L'intervention de l'employeur dans le cycle doit, également, être prise en compte puisqu'elle est exclusive de cette qualification. Lorsque la répétition du surcroît d'activité résulte de la volonté de l'employeur (ce qui est, par exemple, le cas lorsque celui-ci fait des publicités ou des promotions), il y a lieu de justifier le recours au contrat de travail à durée déterminée par un accroissement temporaire d'activité, le caractère saisonnier ne pouvant être retenu sous peine de requalification (Cass. soc., 4 mai 1993, n° 89-43.379, SPMA c/ Mme Dubois, inédit N° Lexbase : A1702AAB).

Ce dernier élément était, d'ailleurs, mis en avant dans la décision commentée. Les juges du fond avaient, en effet, relevé que la périodicité de l'activité tenait aux habitudes de la clientèle, ce qui tendait à montrer que l'employeur y était extérieur. Cette extériorité, si elle participait à la régularité du caractère saisonnier des contrats de travail à durée déterminée conclus, n'était pas suffisante.

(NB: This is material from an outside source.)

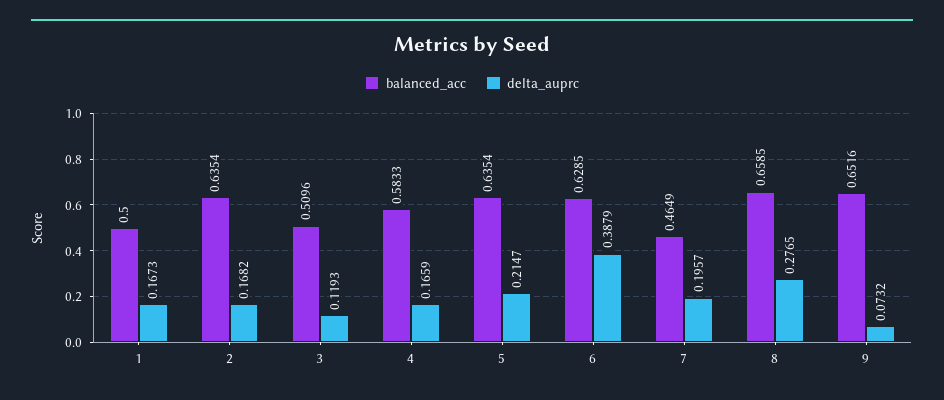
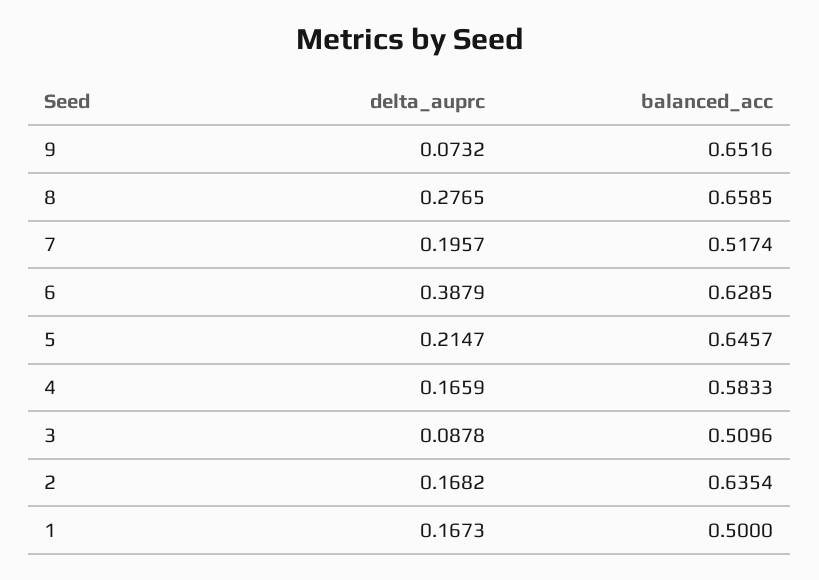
delta_auprc, 3: 0.1193 -> 0.0878
balanced_acc, 5: 0.6354 -> 0.6457
balanced_acc, 7: 0.4649 -> 0.5174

La question se pose de la cause du refus de la Cour de cassation de reconnaître la qualification de contrat saisonnier au contrat de travail à durée déterminée conclu par la salariée. Les statistiques versées au débat ne confirmaient-elles pas des accroissements ponctuels en janvier, mars et mai et juillet à septembre ? Ces cycles n'étaient-ils pas suffisants pour autoriser la qualification de contrat saisonnier ? Est-ce le caractère plus ou moins important de l'accroissement d'activité qui a fait obstacle à cette qualification ?

  • Une solution attendue

Il semble que non, et une telle solution était annoncée. Dans une décision, la Haute juridiction avait refusé l'existence d'une activité saisonnière à une entreprise productrice, en toute saison, de produits plastiques correspondant à divers et multiples usages (Cass. soc., 26 octobre 1999, précité). C'est, dans cette espèce, le fait que l'activité de l'entreprise ait lieu tout au long de l'année qui avait fait obstacle à la qualification.

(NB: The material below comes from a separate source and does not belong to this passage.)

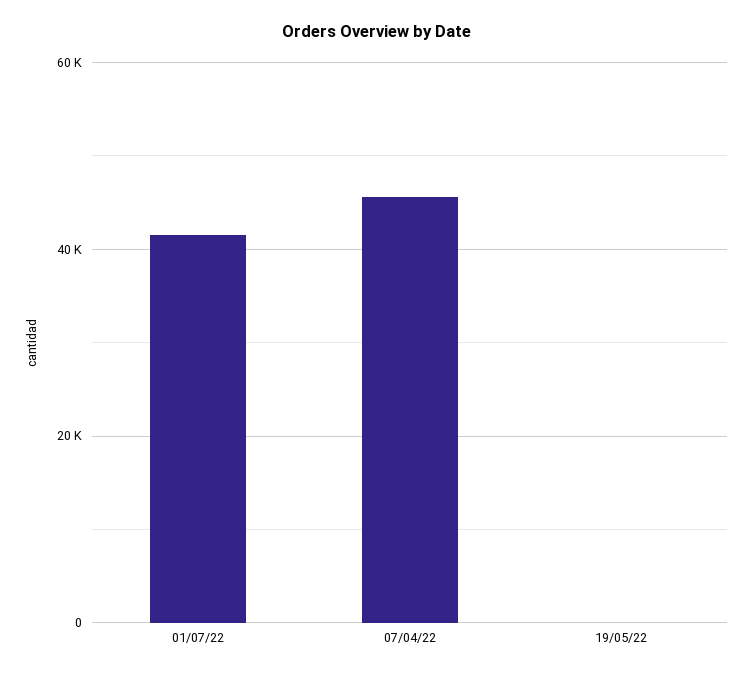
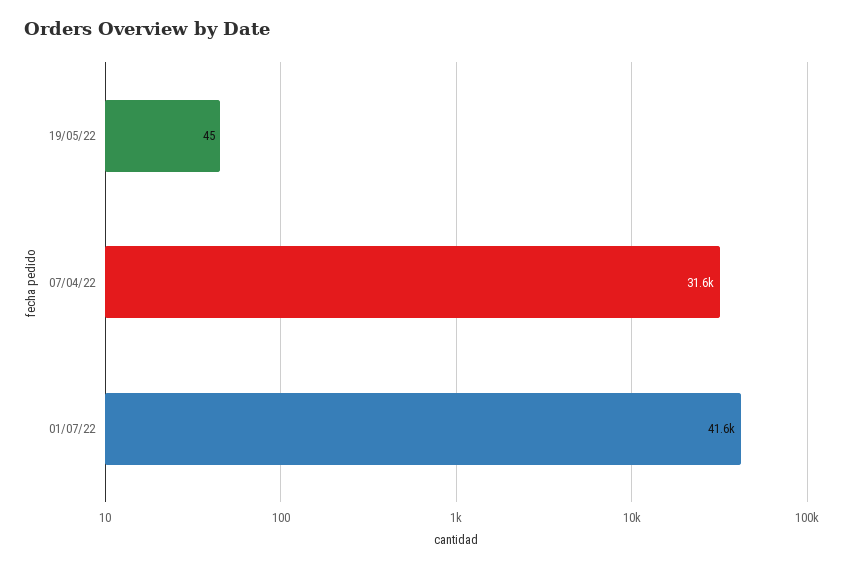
07/04/22: 46000 -> 31600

La confirmation de cette limite portée aux hypothèses d'admission du recours au contrat de travail à durée déterminée n'est pas sans inconvénient. Elle n'est pas, en effet, de nature à rendre aisée la distinction, que l'on croyait bien établie, entre contrats de travail saisonniers et contrats de travail pour accroissement temporaire d'activité. Elle est, en outre, de nature à limiter le recours au contrat saisonnier.

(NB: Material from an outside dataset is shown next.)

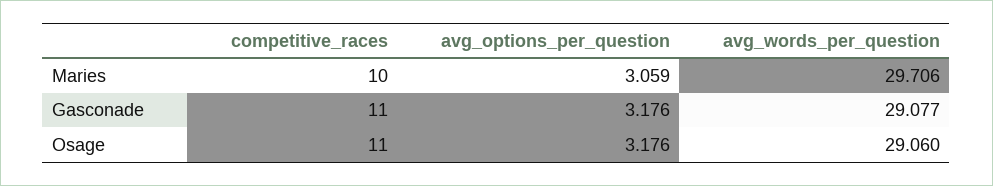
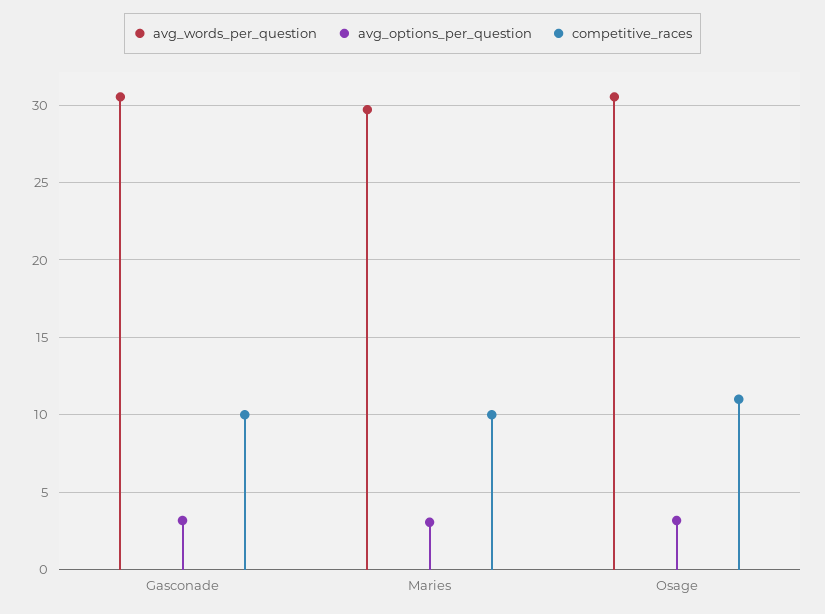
competitive_races, Gasconade: 11 -> 10
avg_words_per_question, Gasconade: 29.077 -> 30.5
avg_words_per_question, Osage: 29.06 -> 30.5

Dans le doute, mieux vaut conclure un contrat de travail à durée déterminée pour accroissement temporaire d'activité. Cette qualification vaut que l'activité soit ou non saisonnière ; elle dépend seulement d'un surcroît temporaire de travail, alors que l'inverse emporte la requalification de la relation en une relation à durée indéterminée.

Décision

Cass. soc., 5 décembre 2007, n° 06-41.313, Mme Véra Canet, F-P+B (N° Lexbase : A0414D3Q)

Rejet (CA Aix-en-Provence, 9ème ch., sect. B, 30 octobre 2007)

Textes concernés : C. trav., art. L. 122-3-10 (N° Lexbase : L9643GQ9), L. 122-3-13 (N° Lexbase : L5469ACK), L. 122-1-1 (N° Lexbase : L9607GQU) et L. 122-1 (N° Lexbase : L5451ACU).

Mots-clefs : contrat de travail à durée déterminée ; contrat saisonnier ; refus de qualification ; activité annuelle de la société.